Добряк вскинул на него удивлённый взгляд. Сольвейн встретил этот взгляд, проклиная себя за то, что остановил собрата. Впрочем, кому, как не Огненному Драту, было видней, кто из них двоих заслуживал в тот миг большего проворства?
Это решило дело.
— Я возьму его, — сказал Сольвейн.
Удивление на лице Рарста сменилось понимающей ухмылкой. Он отступил, пряча меч в ножны, манул рукой и пошёл прочь — ему надо было ещё успеть поживиться, пока собратья не окончательно разорили селение. Сольвейн обернулся к мальчишке.
Тот всё ещё цеплялся за его сапог. И Сольвейн понял внезапно, что он пытается достать до меча.
Фыркнув, Сольвейн наклонился и вздёрнул мальчишку на ноги. Тот рванулся, захрипел и повалился вперёд, прямо на державшего его воина. Проклятье! Сольвейн отстранил кмелта от себя, осмотрел, пытаясь определить, где рана. Это оказалось нелёгким делом, потому что парень был в крови с головы до ног — и если вся она принадлежала ему, Сольвейн не успеет даже донести его до лагеря. Но, как бы там ни было, разбираться с этим следовало не здесь.
Без малейшего усилия Сольвейн оторвал мальчишку от земли и забросил себе на плечо. Тот рванулся, скребя руками по кольчуге на спине барра, с неожиданной силой пнул его коленом в грудь. Сольвейн перехватил ноги парня левой рукой и, пригнувшись, чтоб не задеть теменем притолоку, вышел во двор.

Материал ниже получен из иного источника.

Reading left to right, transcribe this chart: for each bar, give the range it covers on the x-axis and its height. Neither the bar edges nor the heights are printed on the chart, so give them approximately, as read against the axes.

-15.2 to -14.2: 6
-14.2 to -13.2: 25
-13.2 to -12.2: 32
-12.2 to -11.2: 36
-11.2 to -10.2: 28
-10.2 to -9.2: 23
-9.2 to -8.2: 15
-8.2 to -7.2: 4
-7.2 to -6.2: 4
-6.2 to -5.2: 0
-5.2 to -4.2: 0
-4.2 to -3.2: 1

Войско Рунгара встало лагерем над деревней, в получасе езды от пепелища, у самой реки. Здесь воинам когоруна предстояло дожидаться подкрепления, которое уже две недели как вышло к ним из родного Баррада, чтобы затем соединиться и двинуться вниз по реке, к морю, а оттуда через необъятные воды к главной цели похода — к землям Бертана. Даланайский берег был лишь перемёточной базой, где барра пополняли продовольствие, а заодно почёсывали зудящие от долгого безделья руки. За последнюю неделю они разорили три кмелтские поселения, стоявшие на побережье в дне пути друг от друга. Они взяли достаточно браги, скота и женщин, чтобы продержаться ещё десять дней до прибытия кораблей когоруна Гундерда. А кому пиршества и женщины успели наскучить, изыскивали для себя другие развлечения, кто на какие горазд.